Elegi di Ujung Jejak yang Mengabur

Telah kutambatkan rindu pada dermaga yang karam,

namun anginmu masih berembus di lipatan waktu yang enggan pupus.
Betapa fana manis yang kautabur di padang perasaanku —
sekali hujan pengkhianatan tumpah,
luruh sudah sekalian bunga kenangan yang belum sempat kupetik.

Kau,
suluk yang dahulu kurapal dengan takzim,
kini menjelma fatamorgana di padang batin yang gersang.
Tatapanmu — yang dahulu rahim tenang bagi gundahku —
menjadi pisau sunyi yang menyayat dari balik senyum yang kau wariskan.

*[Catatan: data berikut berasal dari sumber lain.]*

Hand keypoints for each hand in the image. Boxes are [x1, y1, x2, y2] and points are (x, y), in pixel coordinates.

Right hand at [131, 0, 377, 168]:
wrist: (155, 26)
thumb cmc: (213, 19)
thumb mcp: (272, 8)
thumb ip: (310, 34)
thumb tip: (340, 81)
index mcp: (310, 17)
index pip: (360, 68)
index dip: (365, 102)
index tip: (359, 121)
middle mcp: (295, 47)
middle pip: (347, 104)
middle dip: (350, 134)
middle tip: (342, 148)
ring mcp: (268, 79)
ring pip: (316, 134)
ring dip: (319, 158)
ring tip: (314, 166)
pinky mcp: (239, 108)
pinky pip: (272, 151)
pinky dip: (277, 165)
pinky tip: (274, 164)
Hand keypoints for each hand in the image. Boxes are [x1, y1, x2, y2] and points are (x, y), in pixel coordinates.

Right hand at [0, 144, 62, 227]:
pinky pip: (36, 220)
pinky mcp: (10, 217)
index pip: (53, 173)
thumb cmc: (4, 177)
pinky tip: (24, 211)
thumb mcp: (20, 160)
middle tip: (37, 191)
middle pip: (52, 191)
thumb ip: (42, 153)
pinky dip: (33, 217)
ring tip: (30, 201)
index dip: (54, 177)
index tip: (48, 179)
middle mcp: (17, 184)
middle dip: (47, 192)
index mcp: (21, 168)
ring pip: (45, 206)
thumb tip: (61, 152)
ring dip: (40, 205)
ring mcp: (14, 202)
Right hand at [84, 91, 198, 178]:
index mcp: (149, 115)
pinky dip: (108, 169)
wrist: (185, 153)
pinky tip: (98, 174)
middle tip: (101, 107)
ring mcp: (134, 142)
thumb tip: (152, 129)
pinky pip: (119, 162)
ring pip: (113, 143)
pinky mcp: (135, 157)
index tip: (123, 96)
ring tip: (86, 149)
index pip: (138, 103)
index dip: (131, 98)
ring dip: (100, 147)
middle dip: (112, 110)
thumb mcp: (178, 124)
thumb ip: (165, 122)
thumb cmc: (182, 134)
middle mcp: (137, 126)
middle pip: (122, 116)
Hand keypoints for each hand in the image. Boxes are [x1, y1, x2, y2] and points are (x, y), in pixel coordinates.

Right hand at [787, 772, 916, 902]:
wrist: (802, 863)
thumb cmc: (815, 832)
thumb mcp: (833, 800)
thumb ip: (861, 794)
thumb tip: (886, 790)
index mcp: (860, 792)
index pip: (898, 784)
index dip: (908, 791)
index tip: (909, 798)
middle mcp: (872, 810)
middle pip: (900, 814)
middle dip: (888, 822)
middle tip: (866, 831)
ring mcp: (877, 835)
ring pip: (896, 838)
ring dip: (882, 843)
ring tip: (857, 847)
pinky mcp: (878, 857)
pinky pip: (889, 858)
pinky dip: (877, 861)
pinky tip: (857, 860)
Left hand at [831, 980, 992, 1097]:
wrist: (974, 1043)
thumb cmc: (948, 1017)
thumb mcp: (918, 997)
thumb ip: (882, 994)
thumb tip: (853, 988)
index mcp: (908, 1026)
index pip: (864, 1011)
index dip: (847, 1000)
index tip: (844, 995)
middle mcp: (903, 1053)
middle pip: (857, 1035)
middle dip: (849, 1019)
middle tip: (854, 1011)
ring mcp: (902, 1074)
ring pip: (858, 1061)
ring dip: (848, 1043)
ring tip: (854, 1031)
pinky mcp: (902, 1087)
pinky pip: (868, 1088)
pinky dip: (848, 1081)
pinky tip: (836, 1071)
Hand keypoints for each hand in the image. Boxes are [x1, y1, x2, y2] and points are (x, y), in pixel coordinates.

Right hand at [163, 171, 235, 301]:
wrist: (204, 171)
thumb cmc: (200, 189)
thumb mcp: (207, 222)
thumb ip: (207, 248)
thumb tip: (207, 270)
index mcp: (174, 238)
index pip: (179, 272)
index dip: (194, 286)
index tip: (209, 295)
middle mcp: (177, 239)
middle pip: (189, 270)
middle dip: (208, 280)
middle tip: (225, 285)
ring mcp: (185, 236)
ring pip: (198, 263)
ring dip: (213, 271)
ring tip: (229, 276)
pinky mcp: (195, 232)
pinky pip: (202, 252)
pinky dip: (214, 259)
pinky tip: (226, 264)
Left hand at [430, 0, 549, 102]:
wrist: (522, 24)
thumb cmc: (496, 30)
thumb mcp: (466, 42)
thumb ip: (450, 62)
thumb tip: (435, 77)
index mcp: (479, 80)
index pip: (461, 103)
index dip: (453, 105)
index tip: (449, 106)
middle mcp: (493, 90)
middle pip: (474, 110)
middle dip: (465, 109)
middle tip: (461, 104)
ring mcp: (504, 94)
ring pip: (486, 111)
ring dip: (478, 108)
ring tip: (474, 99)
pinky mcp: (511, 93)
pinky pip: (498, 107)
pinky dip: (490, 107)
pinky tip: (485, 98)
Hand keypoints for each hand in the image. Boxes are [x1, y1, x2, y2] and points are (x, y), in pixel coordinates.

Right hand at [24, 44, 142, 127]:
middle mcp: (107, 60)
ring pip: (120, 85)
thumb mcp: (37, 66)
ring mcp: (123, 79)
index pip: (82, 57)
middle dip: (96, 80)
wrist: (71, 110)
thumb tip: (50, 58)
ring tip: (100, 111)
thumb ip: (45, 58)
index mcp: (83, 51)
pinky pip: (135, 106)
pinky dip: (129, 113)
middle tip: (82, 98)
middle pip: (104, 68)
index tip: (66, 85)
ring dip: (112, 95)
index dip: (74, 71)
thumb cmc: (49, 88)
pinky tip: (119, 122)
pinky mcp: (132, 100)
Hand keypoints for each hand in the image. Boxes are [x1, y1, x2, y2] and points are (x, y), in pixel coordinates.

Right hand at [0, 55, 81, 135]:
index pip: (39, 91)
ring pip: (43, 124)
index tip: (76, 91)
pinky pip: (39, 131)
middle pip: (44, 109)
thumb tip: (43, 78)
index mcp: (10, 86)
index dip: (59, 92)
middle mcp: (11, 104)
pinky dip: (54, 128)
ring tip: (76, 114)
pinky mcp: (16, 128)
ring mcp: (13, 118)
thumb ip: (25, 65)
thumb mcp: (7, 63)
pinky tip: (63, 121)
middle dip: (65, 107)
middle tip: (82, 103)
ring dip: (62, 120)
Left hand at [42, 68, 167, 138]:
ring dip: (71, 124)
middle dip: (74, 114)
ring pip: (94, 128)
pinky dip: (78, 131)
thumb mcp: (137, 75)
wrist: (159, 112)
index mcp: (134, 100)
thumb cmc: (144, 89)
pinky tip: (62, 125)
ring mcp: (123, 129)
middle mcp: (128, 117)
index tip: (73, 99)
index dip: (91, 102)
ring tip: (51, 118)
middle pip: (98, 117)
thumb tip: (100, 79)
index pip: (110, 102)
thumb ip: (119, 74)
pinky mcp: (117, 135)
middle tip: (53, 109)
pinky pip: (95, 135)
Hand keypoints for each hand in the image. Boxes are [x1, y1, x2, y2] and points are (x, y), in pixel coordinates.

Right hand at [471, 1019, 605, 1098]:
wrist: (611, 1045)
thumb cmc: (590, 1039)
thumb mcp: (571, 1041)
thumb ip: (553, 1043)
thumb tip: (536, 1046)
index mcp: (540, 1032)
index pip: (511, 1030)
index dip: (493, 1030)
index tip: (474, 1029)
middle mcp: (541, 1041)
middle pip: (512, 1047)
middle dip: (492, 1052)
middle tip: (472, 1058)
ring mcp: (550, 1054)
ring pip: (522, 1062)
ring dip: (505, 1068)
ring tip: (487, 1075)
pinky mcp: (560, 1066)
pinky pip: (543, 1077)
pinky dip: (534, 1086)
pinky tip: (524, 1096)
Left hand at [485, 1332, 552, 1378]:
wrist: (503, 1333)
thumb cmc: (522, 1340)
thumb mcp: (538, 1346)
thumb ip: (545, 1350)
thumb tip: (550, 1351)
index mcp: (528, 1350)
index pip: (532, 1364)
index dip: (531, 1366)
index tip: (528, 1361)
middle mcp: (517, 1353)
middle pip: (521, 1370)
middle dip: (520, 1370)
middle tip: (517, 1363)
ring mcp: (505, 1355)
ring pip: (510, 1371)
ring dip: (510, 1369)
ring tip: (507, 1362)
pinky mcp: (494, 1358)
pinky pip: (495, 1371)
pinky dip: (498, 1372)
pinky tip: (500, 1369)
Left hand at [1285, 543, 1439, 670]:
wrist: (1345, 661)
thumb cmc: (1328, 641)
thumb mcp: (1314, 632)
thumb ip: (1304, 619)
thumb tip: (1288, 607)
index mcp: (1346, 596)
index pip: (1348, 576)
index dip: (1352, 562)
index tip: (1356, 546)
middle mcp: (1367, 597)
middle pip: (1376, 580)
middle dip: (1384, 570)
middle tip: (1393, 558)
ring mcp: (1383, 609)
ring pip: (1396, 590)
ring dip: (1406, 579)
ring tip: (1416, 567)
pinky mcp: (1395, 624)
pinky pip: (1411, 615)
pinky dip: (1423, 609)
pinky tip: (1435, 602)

Adakah aku sesungguh itu rindu,
atau sekadar mengais bayang dari kasih yang tak pernah utuh?
Barangkali bukan engkau yang kucari,
melainkan semayam dicinta yang pernah menjinggakan langit dadaku.

Tapi,
apa artinya menjingga,
jika ujungnya senja itu runtuh
di pelataran yang kaubakar sendiri?

Kukubur segala tanya dalam mausoleum waktu,
sebab tak semua duka layak diurai,
dan tak semua manis patut dikenang setelah busuk terkuak.
Aku hanya tinggal sunyi —
menerka luka mana yang belum sempat kuseka dari pelipis hati.

Kini aku hanyalah tubuh yang memungut serpih,
mencicil bangkit dari reruntuh yang kausinggahi tanpa pamit.
Biarlah kau tinggal sebagai abjad yang kulenyapkan dari puisi hidupku.
Tak perlu kupanggil kembali
nama yang telah berkhianat pada takdir yang kutitipkan padanya.

Sebab cinta sejati tak lahir dari tangan yang tega,
dan rasa yang agung tak tumbuh di dada yang pernah berkhianat.

— Aku,
yang kini menggenggam sunyi dengan martabat.